What not to do if your child has a fever:
- Do not use aspirin to treat your child’s fever or discomfort. Aspirin has been linked with side effects such as an upset stomach, intestinal bleeding, and Reye’s syndrome. Reye’s syndrome is a serious illness that affects the liver and brain.
- Do not use sponging to reduce your child’s fever. Cool or cold water can cause shivering and increase your child’s temperature.
- Never apply rubbing alcohol on your child to treat fever. Rubbing alcohol can be absorbed into the skin or inhaled, causing serious conditions such as a coma.
Acetaminophen and ibuprofen can help your child feel better if your child has a headache or body aches or a fever that is making them uncomfortable.
Acetaminophen for children comes in liquid as well as pills that can be chewed. It also comes as a pill that is put in the rectum (suppository) if your child is vomiting and can’t keep down medicine taken by mouth.

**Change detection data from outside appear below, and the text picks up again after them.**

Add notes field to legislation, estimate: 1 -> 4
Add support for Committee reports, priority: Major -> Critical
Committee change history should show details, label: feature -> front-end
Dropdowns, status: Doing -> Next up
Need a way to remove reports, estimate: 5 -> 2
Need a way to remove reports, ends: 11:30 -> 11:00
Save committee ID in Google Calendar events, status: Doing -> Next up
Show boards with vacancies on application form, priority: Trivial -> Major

Ibuprofen comes in liquid form for young children and chewable tablets that may be given to older children. With ibuprofen, keep in mind that there are two different kinds of liquid medicines: one for infants 6 months and older and one for children (including toddlers and children up to age 11 years). Infant drops are stronger (more concentrated) than the medicine for children.
A “tripledemic” of respiratory viruses—RSV, flu and COVID-19—is making it harder to find over-the-counter children’s pain and fever medications in some areas. Try not to panic if stores near you are out of stock. While fever-reducing medicines can make your child more comfortable, they do not cure illness.
Remember to always look carefully at the label on the medicine and follow the directions. Each type of medicine has different directions based on the age and weight of a child. You should ask your child’s doctor about the right dose for your child. Also, if your child is taking other medicines, check the ingredients. If they include acetaminophen or ibuprofen, let your child’s doctor know.